Ian Amit, director of security research, Aladdin Knowledge Systems
It used to be easy to be in the security industry. All you had to do is develop products that said “nay” or “yea” on given content deemed secure or not. That is so 2007… As we witnessed during a turbulent 2008, the ability to decide whether given content is malicious or not is much more complicated. Here are some of the elements that used to help us walk down the decision tree of security software logic:
- Source. If the content came from a website that’s no good (catering to hacker forums, storing malicious files, and even hosted in a foreign country – or with a less than appropriate top level domain such as .cn or .ru), security software used to be able to say “nay.” Back to the present – we see most of the malicious content and attacks come from .com sites, hosted in the U.S., and most likely on legitimate sites unknowingly serving malware.
- Looks. Web-based threats used to be a relief for security scanning software – everything is plaintext, and it is easy to figure out what a piece of code is trying to do just by “looking” at it. Reality: Enter obfuscation. Most (if not all) malicious code we see nowadays on the web is obfuscated to a level where a standard language-driven algorithm would just shoot itself. The vast capabilities endowed on browsers these days make it very easy to hide malicious code in a scrambled and dynamic fashion such that standard security software won’t be able to see it.
- Distinction. Back in the days, if something looked suspicious, it was blocked. Reality: Legitimate and malicious content are intertwined and exist in the same context of most modern web attacks.

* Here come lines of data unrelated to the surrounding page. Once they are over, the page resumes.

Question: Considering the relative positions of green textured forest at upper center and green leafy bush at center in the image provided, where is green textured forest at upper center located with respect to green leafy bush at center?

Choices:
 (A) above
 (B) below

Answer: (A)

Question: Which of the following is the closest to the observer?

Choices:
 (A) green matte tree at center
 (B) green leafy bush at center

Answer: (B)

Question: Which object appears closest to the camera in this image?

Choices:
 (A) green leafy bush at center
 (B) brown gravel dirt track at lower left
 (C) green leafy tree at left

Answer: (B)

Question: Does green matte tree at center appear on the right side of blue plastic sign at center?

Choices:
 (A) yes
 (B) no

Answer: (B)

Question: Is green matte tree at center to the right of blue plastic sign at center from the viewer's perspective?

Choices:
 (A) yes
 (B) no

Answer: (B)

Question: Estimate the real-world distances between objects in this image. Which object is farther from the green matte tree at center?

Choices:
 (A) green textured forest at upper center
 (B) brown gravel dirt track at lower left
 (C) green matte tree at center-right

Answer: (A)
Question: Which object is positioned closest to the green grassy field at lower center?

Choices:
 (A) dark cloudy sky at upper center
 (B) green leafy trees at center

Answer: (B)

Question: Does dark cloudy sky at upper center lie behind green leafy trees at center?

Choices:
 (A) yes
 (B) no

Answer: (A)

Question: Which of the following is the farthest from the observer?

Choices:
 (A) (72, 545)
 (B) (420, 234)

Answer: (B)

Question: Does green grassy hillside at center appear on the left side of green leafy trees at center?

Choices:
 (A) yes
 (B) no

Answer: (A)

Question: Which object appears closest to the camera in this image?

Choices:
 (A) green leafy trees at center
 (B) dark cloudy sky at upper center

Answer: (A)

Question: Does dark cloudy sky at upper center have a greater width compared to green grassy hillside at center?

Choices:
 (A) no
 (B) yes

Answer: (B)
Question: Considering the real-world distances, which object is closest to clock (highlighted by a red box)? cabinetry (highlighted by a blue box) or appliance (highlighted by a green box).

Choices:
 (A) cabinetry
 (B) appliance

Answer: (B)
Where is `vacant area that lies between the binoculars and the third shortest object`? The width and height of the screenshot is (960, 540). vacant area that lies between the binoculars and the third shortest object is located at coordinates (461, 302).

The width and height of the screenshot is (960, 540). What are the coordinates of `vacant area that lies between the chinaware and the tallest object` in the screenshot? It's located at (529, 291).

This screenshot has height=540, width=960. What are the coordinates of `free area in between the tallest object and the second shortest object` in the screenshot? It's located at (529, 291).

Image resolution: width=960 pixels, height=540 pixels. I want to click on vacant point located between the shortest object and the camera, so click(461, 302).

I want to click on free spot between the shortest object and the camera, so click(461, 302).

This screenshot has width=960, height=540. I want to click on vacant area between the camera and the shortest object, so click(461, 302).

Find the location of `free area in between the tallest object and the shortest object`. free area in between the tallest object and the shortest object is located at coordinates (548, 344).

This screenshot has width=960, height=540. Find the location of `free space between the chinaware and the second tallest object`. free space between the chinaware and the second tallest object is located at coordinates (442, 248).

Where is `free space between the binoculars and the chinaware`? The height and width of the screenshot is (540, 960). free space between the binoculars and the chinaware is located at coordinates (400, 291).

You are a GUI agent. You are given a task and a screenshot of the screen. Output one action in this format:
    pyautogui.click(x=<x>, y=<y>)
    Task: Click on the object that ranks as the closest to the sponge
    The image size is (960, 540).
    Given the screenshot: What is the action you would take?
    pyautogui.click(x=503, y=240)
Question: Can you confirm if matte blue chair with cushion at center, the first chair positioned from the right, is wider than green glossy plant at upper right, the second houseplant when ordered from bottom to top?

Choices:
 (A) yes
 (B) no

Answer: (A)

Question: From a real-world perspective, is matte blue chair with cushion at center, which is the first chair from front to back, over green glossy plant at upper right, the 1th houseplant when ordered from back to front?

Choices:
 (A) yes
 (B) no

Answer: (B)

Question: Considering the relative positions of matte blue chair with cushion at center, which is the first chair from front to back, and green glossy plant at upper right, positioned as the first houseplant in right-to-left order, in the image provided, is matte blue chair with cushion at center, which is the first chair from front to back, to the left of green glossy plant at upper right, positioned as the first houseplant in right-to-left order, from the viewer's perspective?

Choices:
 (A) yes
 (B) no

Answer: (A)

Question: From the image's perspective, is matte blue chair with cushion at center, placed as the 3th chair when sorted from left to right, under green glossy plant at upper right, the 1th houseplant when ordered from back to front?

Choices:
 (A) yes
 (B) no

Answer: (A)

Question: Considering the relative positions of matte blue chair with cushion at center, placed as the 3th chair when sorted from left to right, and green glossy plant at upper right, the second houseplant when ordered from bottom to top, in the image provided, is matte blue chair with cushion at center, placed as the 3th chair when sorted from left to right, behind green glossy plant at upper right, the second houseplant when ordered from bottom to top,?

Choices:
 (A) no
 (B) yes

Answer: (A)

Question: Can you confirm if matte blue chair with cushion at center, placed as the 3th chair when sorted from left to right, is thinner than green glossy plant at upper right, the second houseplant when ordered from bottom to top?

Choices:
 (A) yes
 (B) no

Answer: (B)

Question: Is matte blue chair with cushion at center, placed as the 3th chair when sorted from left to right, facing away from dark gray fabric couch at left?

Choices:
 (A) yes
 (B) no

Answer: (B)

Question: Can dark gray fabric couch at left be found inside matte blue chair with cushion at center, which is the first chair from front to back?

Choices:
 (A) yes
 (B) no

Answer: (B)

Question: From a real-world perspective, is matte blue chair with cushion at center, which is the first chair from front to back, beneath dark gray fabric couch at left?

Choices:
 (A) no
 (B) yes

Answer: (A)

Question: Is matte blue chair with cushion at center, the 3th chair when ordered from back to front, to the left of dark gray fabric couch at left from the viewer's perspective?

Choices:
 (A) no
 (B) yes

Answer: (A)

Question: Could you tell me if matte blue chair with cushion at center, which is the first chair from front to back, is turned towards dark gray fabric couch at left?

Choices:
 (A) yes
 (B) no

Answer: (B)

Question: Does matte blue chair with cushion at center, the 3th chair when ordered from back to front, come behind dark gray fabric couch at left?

It’s hard to just say “nay” to a page full of legitimate content when it has just a few pieces of malicious content. Simply blocking sites and pages do not work, especially when (as noted above) most of the attacks come from legitimate sites whose content is vital to business.
I’m not writing this to paint a grim picture – just the opposite. We are facing a new era: An era of innovation, of change (I know someone said that before me so I’ll just ride on the wave of success), and of better security. This new reality will transport us as a community and as an industry to new realms, where we no longer have to answer simple-minded yes/no questions. Welcome to the era of enabling, of providing all the new tools, technologies and content to whoever wants them – securely. No longer are these the days of “no Facebook at work” — welcome the days of “Facebook at work is great – but no messaging, chat or game applications between 9 and 5.” Welcome to an era where all web sites are treated equally, and access is “always on” (but we’ll keep the bad parts out).
Welcome to change. Embrace it and get ready for 2009!